L’antisémitisme en nous
On ne naît pas antisémite, on le devient. A force de chercher une cause simple aux malheurs du monde. On le devient en cultivant la haine de soi et des autres. Par envie, par jalousie, par complexe d’infériorité, par « peur de la castration », disait Freud. La judéophobie, aussi vieille que le monde, est la plus archaïque, la plus ténébreuse et la plus violente des passions sociales. La foule cherche un bouc émissaire, une victime expiatoire pour sceller son unité en éliminant la différence.
« Enlève ton gilet, sale juive ! » Ce cri s’est échappé de la mêlée vociférante qui encerclait Ingrid Levavasseur, figure médiatique des « gilets jaunes », conspuée pour avoir osé prétendre à l’élection. Surtout pas d’élu(e)s, pour les plus amers des « gilets jaunes » ! Haro sur Alain Finkielkraut, ce « sale sioniste » croisé à un carrefour, ou sur Emmanuel Macron, « pute à juifs » selon un calicot placé, cet hiver, audessus de l’autoroute A6.
Certes, ce mouvement, réceptacle de toutes les colères, n’épuise pas le triste sujet. La destruction des arbres plantés en mémoire d’Ilan Halimi ou les croix gammées tracées sur l’image de Simone Veil ne sont pas encore attribuées. Mais l’insurrection des oubliés, des invisibles et de la France périphérique a porté la haine des juifs comme la nuée, l’orage. La mythification d’un peuple purificateur opposé à une élite corrompue ne pouvait que raviver les souvenirs d’Edouard Drumont, des « Protocoles des Sages de Sion » et du grand complot juif, point de fuite de tous les schémas conspirationnistes.

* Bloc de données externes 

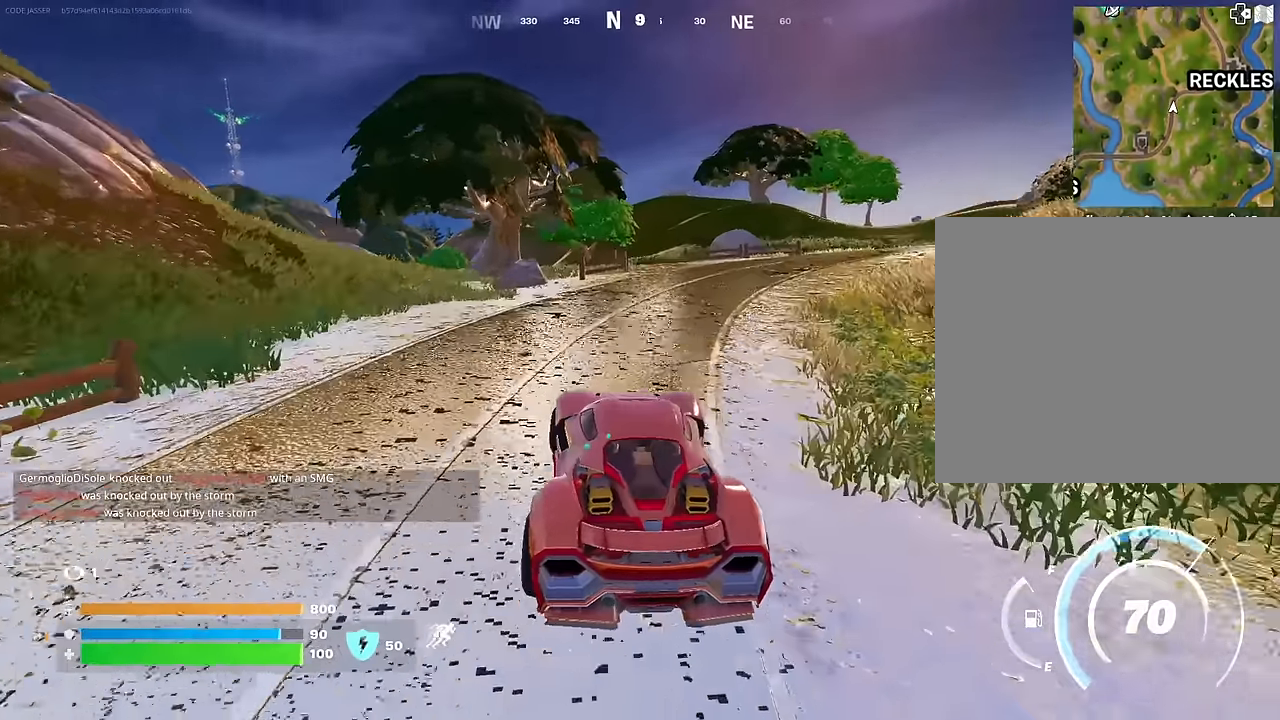
{"buttons": [], "left_stick": "up-right", "right_stick": "center", "events": []}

« Nous sommes devant la banque Rothschild, c’est là que ça se passe », lançaient une poignée de « gilets jaunes » venus repérer les lieux du « pouvoir profond des usuriers » censés réduire le reste de l’humanité en esclavage pour satisfaire leur diabolique cupidité. Dans leur vidéo,
ces manifestants se gardent de prononcer quelque slogan antisémite, mais tournent autour du tabou, comme des obsédés. Dénonciation de l’argent roi, de la finance apatride et de l’oligarchie des ploutocrates : cette idéologie forgée au xixe siècle n’est ni de droite ni de gauche. Ni religieuse ni athée. Même les Lumières y ont succombé. « Le plus abominable peuple de la terre », a écrit Voltaire au sujet des juifs.
Le fantasme, universellement répandu, permet de surmonter les contradictions de toute société en rejetant les fautes sur un coupable idéal – censément oisif, lascif, usurier, immoral, subversif… –, regardé comme un agent de destruction de la communauté religieuse (persécutions antijudaïques), villageoise (pogroms) ou nationale (lois antijuives). Ce délire a conduit tout droit à la politique exterminatrice nazie et à la Shoah.
Sa résurgence ne souffre aucune excuse. Les progressistes de gauche se pensent immunisés. Le sontils vraiment ? Avant d’être l’apanage des ultranationalistes de l’extrême droite, l’antisémitisme a été une construction des mouvements anarchistes, socialistes et ouvriers. Selon la formule prêtée au révolutionnaire allemand Karl Liebknecht, il faut bien y voir un « socialisme des imbéciles ».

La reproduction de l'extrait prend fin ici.